So we are actually safe to finish running our existing handlers, but as
you see it runs second twice.
Can you run the above test case with your patch?
> Also, AFAICT this patch does not change the behavior here: the exact
> same incomplete call to foo can happen with current code.
OK, concrete suggestion per my previous email:
/* We don't want to run this cleanup more than once. The Itanium
C++ ABI requires that multiple calls to __cxa_finalize not
result in calling termination functions more than once. One
potential scenario where that could happen is with a concurrent
dlclose and exit, where the running dlclose must at some point
release the list lock, an exiting thread may acquire it, and
without setting flavor to ef_free, might re-run this destructor
which could result in undefined behaviour. Therefore we must
set flavor to ef_free to avoid calling this destructor again.

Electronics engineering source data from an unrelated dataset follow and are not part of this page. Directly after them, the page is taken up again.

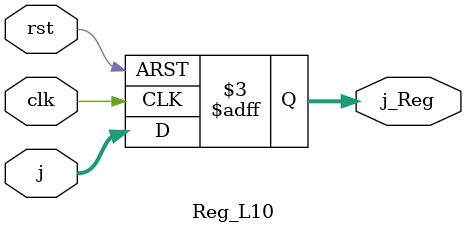
<source format=v>
module Reg_L10(j_Reg,clk,rst,j);
output reg [1:0] j_Reg;
input clk,rst;
input [1:0] j;

always @ (posedge clk or negedge rst)
	begin
		if (!rst ) 
			j_Reg<=0; 
		else  
			j_Reg<=j; 
	end
endmodule

</source>
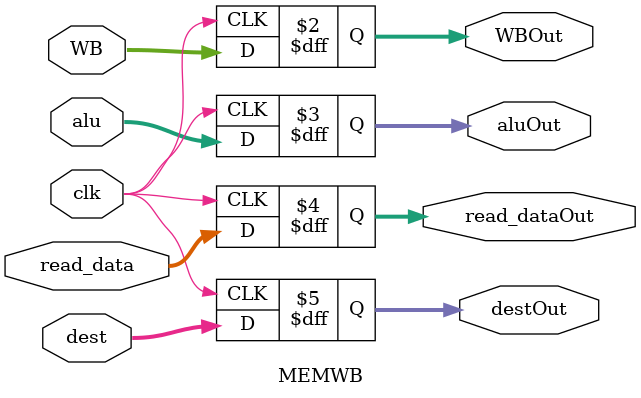
<source format=v>

module MEMWB(output reg [1:0] WBOut, output reg [31:0] aluOut, output reg  [31:0] read_dataOut, output reg [4:0] destOut, input [1:0] WB, input [31:0] read_data, input [31:0] alu, input [4:0] dest, input clk);



always @(posedge clk)
begin
WBOut = WB;
aluOut = alu;
read_dataOut = read_data;
destOut = dest;


$display("MEMWB %b %b %b %b " ,WBOut, aluOut, destOut,read_dataOut );
end

endmodule 
</source>
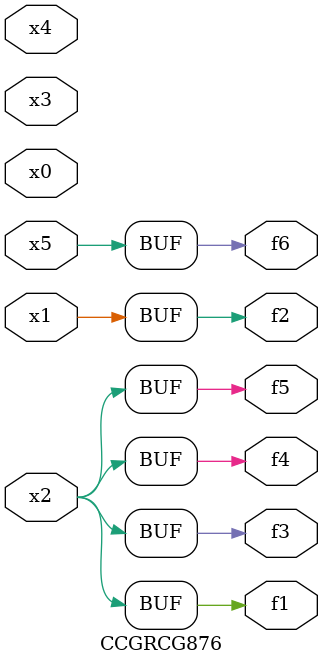
<source format=v>
module CCGRCG876(
	input x0, x1, x2, x3, x4, x5,
	output f1, f2, f3, f4, f5, f6
);
	assign f1 = x2;
	assign f2 = x1;
	assign f3 = x2;
	assign f4 = x2;
	assign f5 = x2;
	assign f6 = x5;
endmodule

</source>
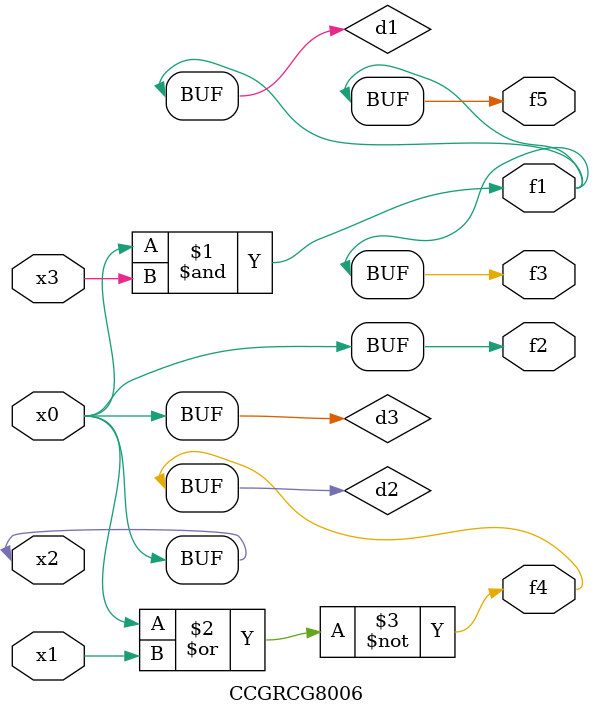
<source format=v>
module CCGRCG8006(
	input x0, x1, x2, x3,
	output f1, f2, f3, f4, f5
);

	wire d1, d2, d3;

	and (d1, x2, x3);
	nor (d2, x0, x1);
	buf (d3, x0, x2);
	assign f1 = d1;
	assign f2 = d3;
	assign f3 = d1;
	assign f4 = d2;
	assign f5 = d1;
endmodule

</source>
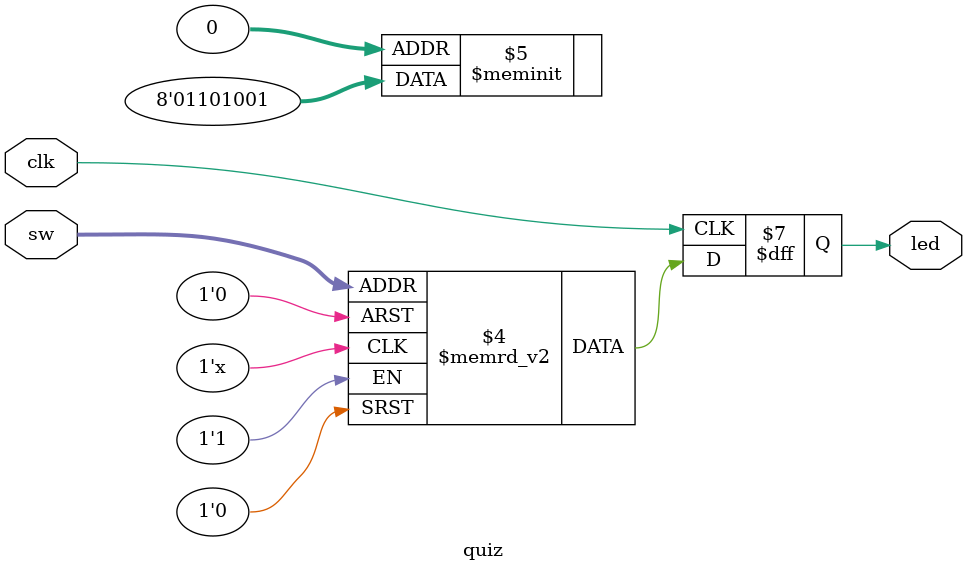
<source format=v>
module quiz(clk, sw, led);
input clk;
input [2:0] sw;
output reg [0:0] led;


always @ (posedge clk)
begin
  case(sw)
    3'b000 : led <= 1;
    3'b001 : led <= 0;
    3'b010 : led <= 0;
    3'b011 : led <= 1;
    3'b100 : led <= 0;
    3'b101 : led <= 1;
    3'b110 : led <= 1;
    3'b111 : led <= 0;
  endcase
end
endmodule

</source>
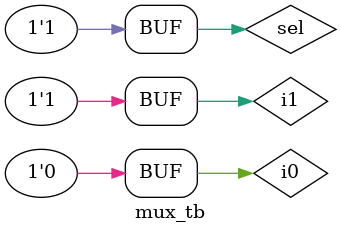
<source format=v>
module mux_2_1(
  input sel,
  input i0, i1,
  output y);
  
  assign y = sel ? i1 : i0;
endmodule
// testbench
module mux_tb;
  reg i0, i1, sel;
  wire y;
  
  mux_2_1 mux(sel, i0, i1, y);
  initial begin
    $monitor("sel = %h: i0 = %h, i1 = %h --> y = %h", sel, i0, i1, y);
    i0 = 0; i1 = 1;
    sel = 0;
    #1;
    sel = 1;
  end
endmodule

</source>
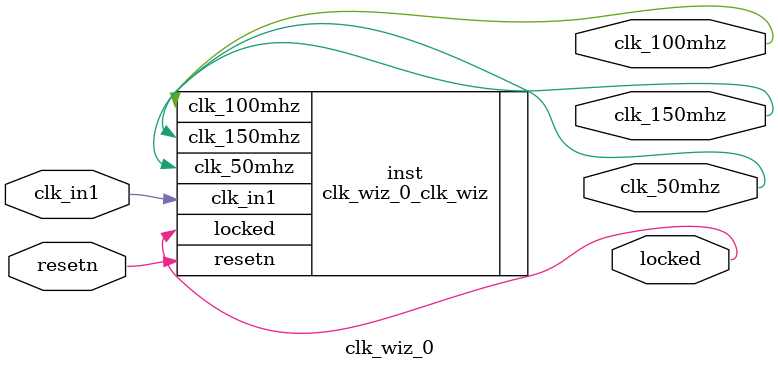
<source format=v>


`timescale 1ps/1ps

(* CORE_GENERATION_INFO = "clk_wiz_0,clk_wiz_v6_0_16_0_0,{component_name=clk_wiz_0,use_phase_alignment=true,use_min_o_jitter=false,use_max_i_jitter=false,use_dyn_phase_shift=false,use_inclk_switchover=false,use_dyn_reconfig=false,enable_axi=0,feedback_source=FDBK_AUTO,PRIMITIVE=MMCM,num_out_clk=3,clkin1_period=10.000,clkin2_period=10.000,use_power_down=false,use_reset=true,use_locked=true,use_inclk_stopped=false,feedback_type=SINGLE,CLOCK_MGR_TYPE=NA,manual_override=false}" *)

module clk_wiz_0 
 (
  // Clock out ports
  output        clk_100mhz,
  output        clk_150mhz,
  output        clk_50mhz,
  // Status and control signals
  input         resetn,
  output        locked,
 // Clock in ports
  input         clk_in1
 );

  clk_wiz_0_clk_wiz inst
  (
  // Clock out ports  
  .clk_100mhz(clk_100mhz),
  .clk_150mhz(clk_150mhz),
  .clk_50mhz(clk_50mhz),
  // Status and control signals               
  .resetn(resetn), 
  .locked(locked),
 // Clock in ports
  .clk_in1(clk_in1)
  );

endmodule

</source>
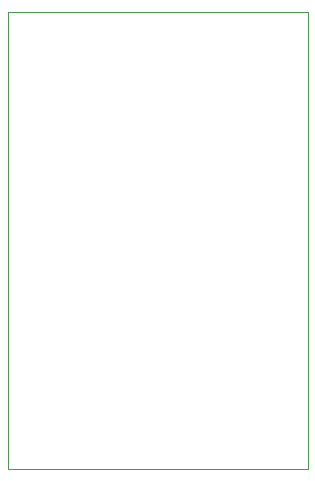
<source format=gbr>
%TF.GenerationSoftware,KiCad,Pcbnew,(5.1.9)-1*%
%TF.CreationDate,2021-03-18T19:40:29-04:00*%
%TF.ProjectId,PowerDetector,506f7765-7244-4657-9465-63746f722e6b,rev?*%
%TF.SameCoordinates,Original*%
%TF.FileFunction,Profile,NP*%
%FSLAX46Y46*%
G04 Gerber Fmt 4.6, Leading zero omitted, Abs format (unit mm)*
G04 Created by KiCad (PCBNEW (5.1.9)-1) date 2021-03-18 19:40:29*
%MOMM*%
%LPD*%
G01*
G04 APERTURE LIST*
%TA.AperFunction,Profile*%
%ADD10C,0.050000*%
%TD*%
G04 APERTURE END LIST*
D10*
X106680000Y-112395000D02*
X132080000Y-112395000D01*
X106680000Y-73660000D02*
X106680000Y-112395000D01*
X132080000Y-73660000D02*
X106680000Y-73660000D01*
X132080000Y-112395000D02*
X132080000Y-73660000D01*
M02*

</source>
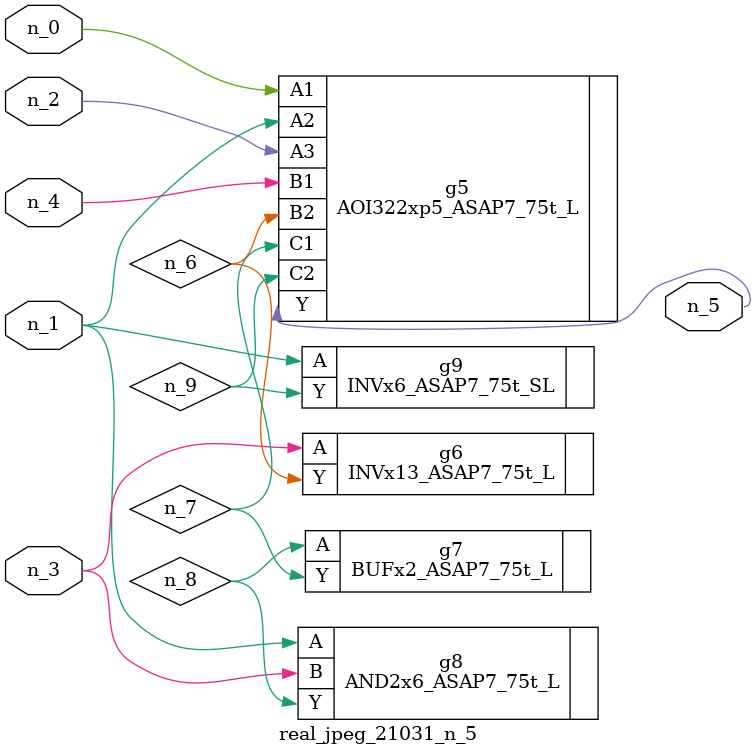
<source format=v>
module real_jpeg_21031_n_5 (n_4, n_0, n_1, n_2, n_3, n_5);

input n_4;
input n_0;
input n_1;
input n_2;
input n_3;

output n_5;

wire n_8;
wire n_6;
wire n_7;
wire n_9;

AOI322xp5_ASAP7_75t_L g5 ( 
.A1(n_0),
.A2(n_1),
.A3(n_2),
.B1(n_4),
.B2(n_6),
.C1(n_7),
.C2(n_9),
.Y(n_5)
);

AND2x6_ASAP7_75t_L g8 ( 
.A(n_1),
.B(n_3),
.Y(n_8)
);

INVx6_ASAP7_75t_SL g9 ( 
.A(n_1),
.Y(n_9)
);

INVx13_ASAP7_75t_L g6 ( 
.A(n_3),
.Y(n_6)
);

BUFx2_ASAP7_75t_L g7 ( 
.A(n_8),
.Y(n_7)
);


endmodule
</source>
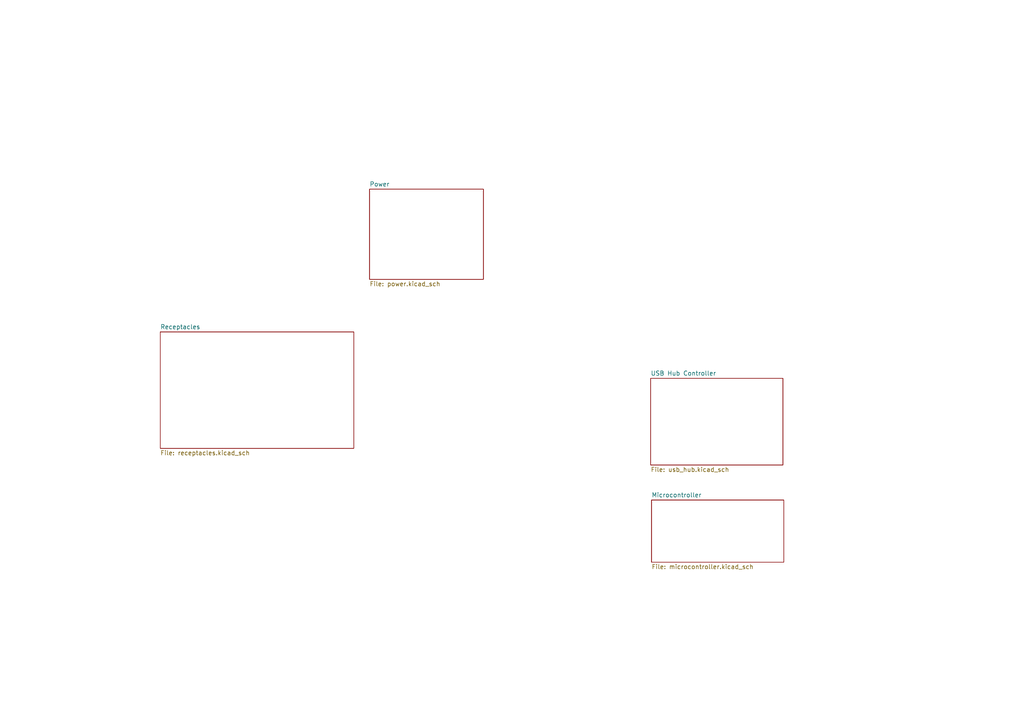
<source format=kicad_sch>
(kicad_sch
	(version 20250114)
	(generator "eeschema")
	(generator_version "9.0")
	(uuid "62136966-d911-451f-9518-a7827b282fe3")
	(paper "A4")
	(title_block
		(title "Bluetooth Keypad and USB Hub")
		(date "2025-12-13")
		(rev "0")
		(company "B. Kuhn")
	)
	(lib_symbols)
	(sheet
		(at 188.722 109.728)
		(size 38.354 25.146)
		(exclude_from_sim no)
		(in_bom yes)
		(on_board yes)
		(dnp no)
		(fields_autoplaced yes)
		(stroke
			(width 0.1524)
			(type solid)
		)
		(fill
			(color 0 0 0 0.0000)
		)
		(uuid "63faa32d-2c04-481a-ac3c-d2ba9de55eb3")
		(property "Sheetname" "USB Hub Controller"
			(at 188.722 109.0164 0)
			(effects
				(font
					(size 1.27 1.27)
				)
				(justify left bottom)
			)
		)
		(property "Sheetfile" "usb_hub.kicad_sch"
			(at 188.722 135.4586 0)
			(effects
				(font
					(size 1.27 1.27)
				)
				(justify left top)
			)
		)
		(instances
			(project "keypad_usb_hub"
				(path "/62136966-d911-451f-9518-a7827b282fe3"
					(page "2")
				)
			)
		)
	)
	(sheet
		(at 188.976 145.034)
		(size 38.354 18.034)
		(exclude_from_sim no)
		(in_bom yes)
		(on_board yes)
		(dnp no)
		(fields_autoplaced yes)
		(stroke
			(width 0.1524)
			(type solid)
		)
		(fill
			(color 0 0 0 0.0000)
		)
		(uuid "80eb8bed-550f-4706-a833-00f95ea5010a")
		(property "Sheetname" "Microcontroller"
			(at 188.976 144.3224 0)
			(effects
				(font
					(size 1.27 1.27)
				)
				(justify left bottom)
			)
		)
		(property "Sheetfile" "microcontroller.kicad_sch"
			(at 188.976 163.6526 0)
			(effects
				(font
					(size 1.27 1.27)
				)
				(justify left top)
			)
		)
		(instances
			(project "keypad_usb_hub"
				(path "/62136966-d911-451f-9518-a7827b282fe3"
					(page "3")
				)
			)
		)
	)
	(sheet
		(at 46.482 96.266)
		(size 56.134 33.782)
		(exclude_from_sim no)
		(in_bom yes)
		(on_board yes)
		(dnp no)
		(fields_autoplaced yes)
		(stroke
			(width 0.1524)
			(type solid)
		)
		(fill
			(color 0 0 0 0.0000)
		)
		(uuid "81039386-55b5-46f3-a618-c26d2e744556")
		(property "Sheetname" "Receptacles"
			(at 46.482 95.5544 0)
			(effects
				(font
					(size 1.27 1.27)
				)
				(justify left bottom)
			)
		)
		(property "Sheetfile" "receptacles.kicad_sch"
			(at 46.482 130.6326 0)
			(effects
				(font
					(size 1.27 1.27)
				)
				(justify left top)
			)
		)
		(instances
			(project "keypad_usb_hub"
				(path "/62136966-d911-451f-9518-a7827b282fe3"
					(page "4")
				)
			)
		)
	)
	(sheet
		(at 107.188 54.864)
		(size 33.02 26.162)
		(exclude_from_sim no)
		(in_bom yes)
		(on_board yes)
		(dnp no)
		(fields_autoplaced yes)
		(stroke
			(width 0.1524)
			(type solid)
		)
		(fill
			(color 0 0 0 0.0000)
		)
		(uuid "fa01809e-f228-48ad-bd03-d96f7af03a9a")
		(property "Sheetname" "Power"
			(at 107.188 54.1524 0)
			(effects
				(font
					(size 1.27 1.27)
				)
				(justify left bottom)
			)
		)
		(property "Sheetfile" "power.kicad_sch"
			(at 107.188 81.6106 0)
			(effects
				(font
					(size 1.27 1.27)
				)
				(justify left top)
			)
		)
		(instances
			(project "keypad_usb_hub"
				(path "/62136966-d911-451f-9518-a7827b282fe3"
					(page "5")
				)
			)
		)
	)
	(sheet_instances
		(path "/"
			(page "1")
		)
	)
	(embedded_fonts no)
)

</source>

Note that the concurrent exit must also take the dynamic loader
lock (for library finalizer processing) and therefore will
block while dlclose completes the processing of any in-progress
exit functions. Lastly, once we release the list lock for the
entry marked ef_free, we must not read from that entry again
since it may have been reused by the time we take the list lock
again. Lastly the detection of new registered exit functions is
based on a monotonically incrementing counter, and there is an
ABA if between the unlock to run the exit function and the
re-lock after completion the user registers 2^64 exit functions,
the implementation will not detect this and continue without
executing any more functions.
One minor issue remains: A registered exit function that is in
progress by a call to dlclose() may not completely finish before
the next registered exit function is run. This may, according to
some readings of POSIX violate the requirement that functions
run in effective LIFO order. This should probably be fixed in a
future implementation to ensure the functions do not run in
parallel. */
Before I sign off on this I'd like to see the results of your patch
running the example I provided above.
I expect it to print:
second
first
Thanks for wading through these issues.
--
Cheers,
Carlos.